> _PASSAGE TO READ_:

Visuals are an integral part of any marketing effort and thankfully, you don’t have to be a Photoshop expert these days to produce graphics that are nice to look at and are able to do their job. Canva and Pablo are both free tools that use drag-and-drop technology. It’s easy graphic design for non-designers.
I discovered this tool some time ago when I was tasked to create something other than a blogpost to present a very elaborate set of numbers. Of course, it’s easy to ask our design department to do that, only that we didn’t have a design department let alone a budget that would be enough for a decent designer. So I put on my googling hat and searched for a solution Piktochart.
Piktochart is an infographic creator using the same technology as Pablo and Canva, and it is unbelievable easy to use. I’ve spotted infographics made on Piktochart on wildly popular marketing websites (who obviously can afford designers) like HubSpot.
Distribution & Amplification
Like Mridu Relph said,
“You’re competing not only with people who offer similar content, but over several different platforms. And if that wasn’t challenging enough, you’re competing not just with other solopreneurs and other one-person businesses, but organizations with huge human and capital resources.”
How do you standout? Most marketing experts say, spend 20% of your time creating the content and the rest should be spent on amplifying it!
This is the single best free social media content amplification tool out there. It’s robust, free and works with most apps and social networks. It’s also the home of free graphic design tool Pablo. Plan, schedule and push out content according to plan.
Yes! Bust out your email account (we consider this free ‘cause you have it anyway) and send out your content to people who you think will be interested in it, people in your existing mailing lists, and people you’ve mentioned in your article. You’ll be surprised how little outreach goes a long way.
Data-driven marketers dominate the web these days. Why? Because they know what to improve when. They know what works, and they have the numbers to back their claims up. Well, don’t be left in the dust. It’s nice to say that you feel marketing is working because you’re getting more users or getting more interest–but you have free access to data that will help you understand your process and your audience more. Why not use it?

> _RAW DATA_:
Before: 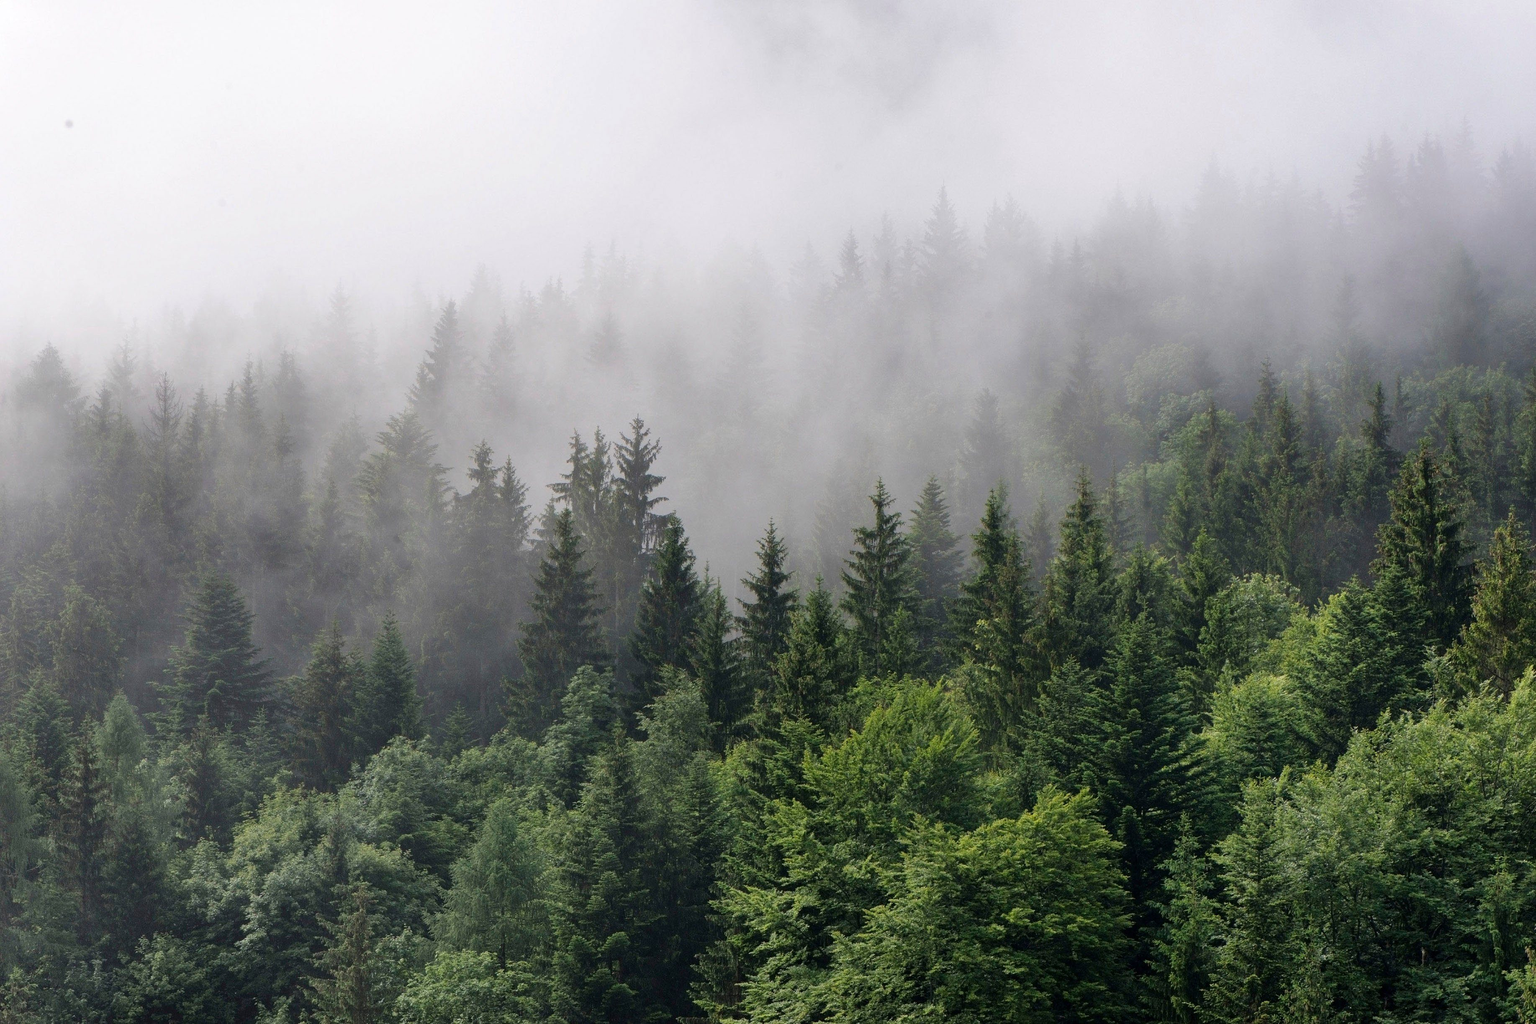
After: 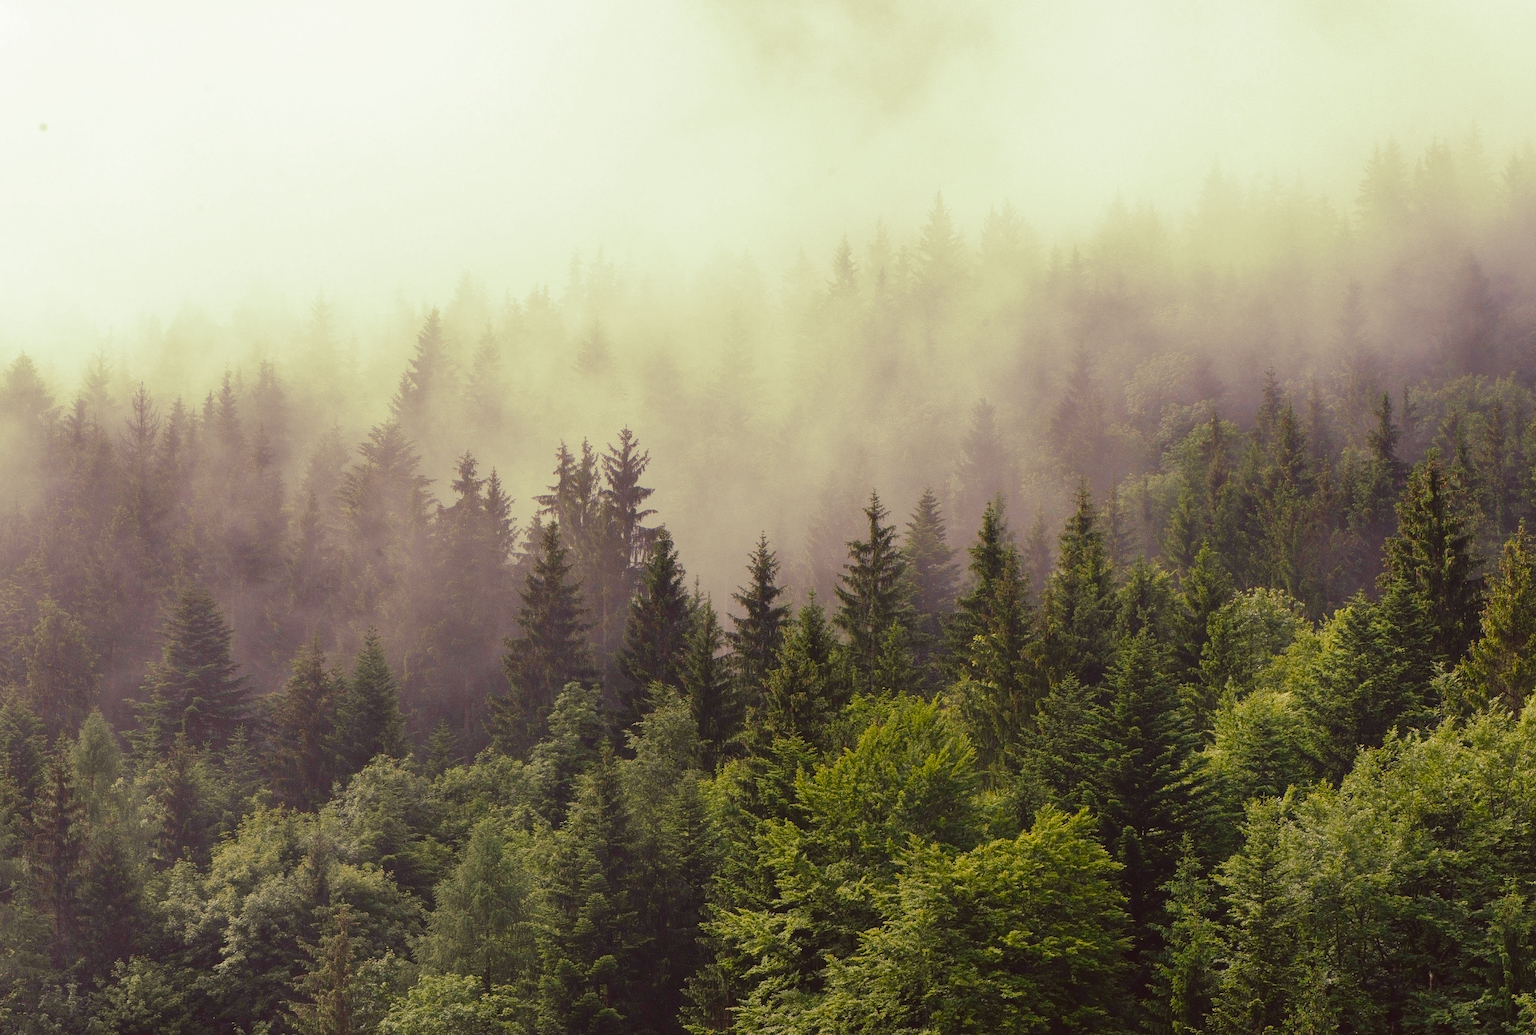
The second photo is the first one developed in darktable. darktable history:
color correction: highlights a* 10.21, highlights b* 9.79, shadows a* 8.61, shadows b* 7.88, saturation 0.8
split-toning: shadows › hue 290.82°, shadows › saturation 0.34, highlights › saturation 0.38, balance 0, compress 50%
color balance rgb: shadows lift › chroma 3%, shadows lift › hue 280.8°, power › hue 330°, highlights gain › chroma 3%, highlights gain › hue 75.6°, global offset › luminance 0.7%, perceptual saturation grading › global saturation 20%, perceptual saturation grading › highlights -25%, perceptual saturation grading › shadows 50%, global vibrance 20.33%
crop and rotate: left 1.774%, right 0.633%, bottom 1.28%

> _REQUIRED WORK_: From the text on free marketing tools, give again the part that begins at the words "Visuals are an" and stops after "design for non-designers.", copied word for word.

> _ANSWER BOX_:
Visuals are an integral part of any marketing effort and thankfully, you don’t have to be a Photoshop expert these days to produce graphics that are nice to look at and are able to do their job. Canva and Pablo are both free tools that use drag-and-drop technology. It’s easy graphic design for non-designers.